To integrate the study of ubiquitination in antiviral immunity with AI-driven therapeutics, highlighting how AI can enhance the understanding and application of ubiquitin-targeted antivirals.
Approach:
Key Findings:
Ubiquitination is crucial for regulating antiviral responses and is targeted by viruses for evasion, impacting drug design.
AI advancements, such as AlphaFold and generative models, improve drug design but face challenges like the 'Black Box' problem, affecting their practical application.

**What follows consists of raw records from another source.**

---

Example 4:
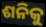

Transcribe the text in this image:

ଶନିକୁ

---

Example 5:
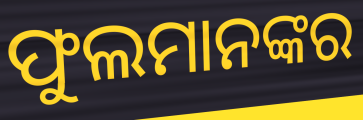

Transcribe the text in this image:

ଫୁଲମାନଙ୍କର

Existing datasets for training AI models are often small and biased, leading to unreliable predictions that hinder therapeutic development.
Interpretation:
The integration of ubiquitin research and AI technology presents opportunities for developing targeted antiviral therapies, but significant challenges remain in model transparency and data quality, which must be addressed for effective application.
Limitations:
AI models often lack transparency, making biological validation difficult and impacting their reliability.
Small and biased datasets hinder the reliability of AI predictions, affecting the development of effective therapeutics.
Generative AI models risk producing incorrect outputs without proper validation, which can mislead research efforts.
Conclusion:
The review highlights the need for interdisciplinary approaches, such as collaborations between immunologists and AI experts, to leverage ubiquitin's role in antiviral immunity and AI's potential in drug design.